Clearly recognizing that our God is sovereign then we must acknowledge that no government can exist apart from His sovereign consent. We also must acknowledge that the best of governments and the worst of governments each pale in comparison to the perfect rule of our Lord of lords and our King of kings. God can and does use both good and evil to prove His own good purposes and ends. As such, part of our submitting to His sovereign rule in our lives is also submitting to how He sovereignly chooses to establish and even dis-establish rulers.

Paul instructs us that as an act of obedience to God we are to live in subjection to governing authorities, and in the verses that follow he will develop this further. And as we walk through them we will also consider some of the challenges.

But let’s consider the alternative—anarchy. Anarchy is a condition in which everyone does what is right in his own eyes, a condition where there is no authoritative leadership or a positive response to any kind or rule among the people. In the period following the patriarchal leaders, following the people living under the strong hand of Pharaohs, following the people living under the guidance of Moses and then Joshua, and before the time of the kings the people were left with but God as the One they committed to follow.

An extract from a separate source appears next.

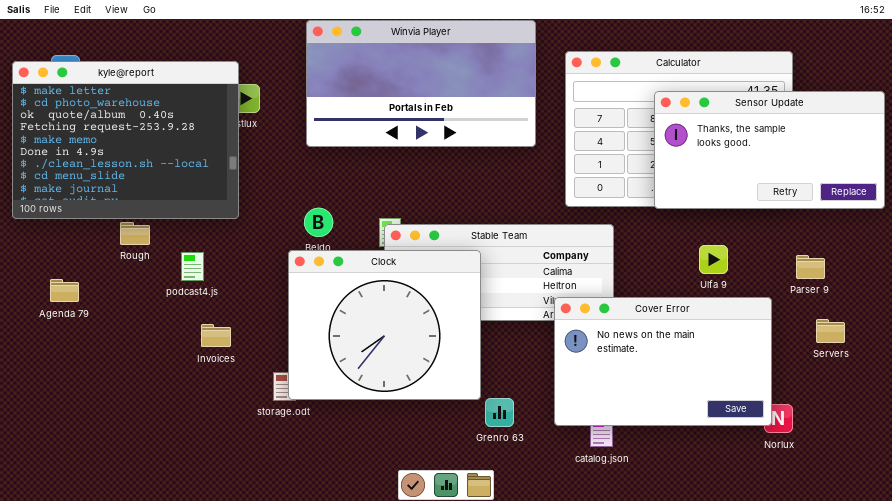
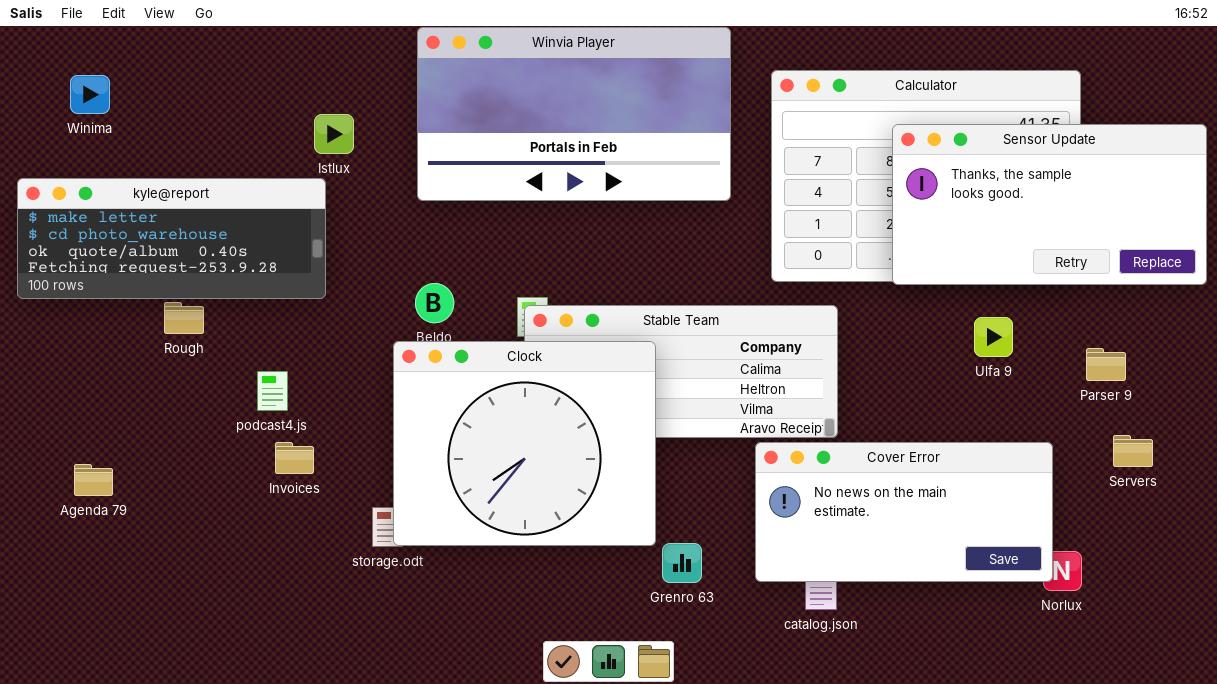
kyle@report: [12,61,239,219] -> [17,178,326,299], resized
Ulfa 9: [699,245,728,274] -> [974,317,1013,357], moved
podcast4.js: [181,252,204,281] -> [257,371,288,411], moved
Agenda 79: [50,279,79,302] -> [74,464,113,496], moved
Cover Error: [554,297,772,426] -> [755,442,1053,582], resized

At the end of his life Joshua challenged the people with following God after his death and their need to do it fully. The people swore that they would do this, and do so with all of their hearts. But once those who were the leaders in the land with Joshua died, the people quickly turned away from God, and God dealt with their rebellion. The book of Judges is a record of this cycle of rebellion and periodic and partial restoration. The people saw no one as their leader and that’s how they lived. “In those days there was no king in Israel; everyone did what was right in his own eyes.” (Judges 21:25, NASB95)

Man left to his own ends is self-centered. Government, as we will consider further, brings structure and rules for how we interact. This also includes the power to enforce those rules for the benefit of those who obey, to punish those who rebel, and it demands our submission. But more than that our Sovereign God commands that we live in submission to Him and to those He establishes.

As I type this last sentence House Speaker John Boehner is introducing the President of the United States for his annual State of the Union address. This will be a difficult speech for many who strongly disagree with many of the policies furthered or even enacted under his leadership. It also will be a time of challenge as we consider how to walk rightly as followers of Christ in a nation whose rules resemble less and less those which are consistent with the word of God.

I am thankful that none of this has caught God by surprise, that I can still cry out to Him and depend of Him, and that He still has me living in a place where my respectful voice has a place in the fabric of this land knowing that there may even be a time in the future when my subjection to the power of government may even come face to face with my submission to God. At that time I pray that I will stand strong for God and be strengthened for the response of others.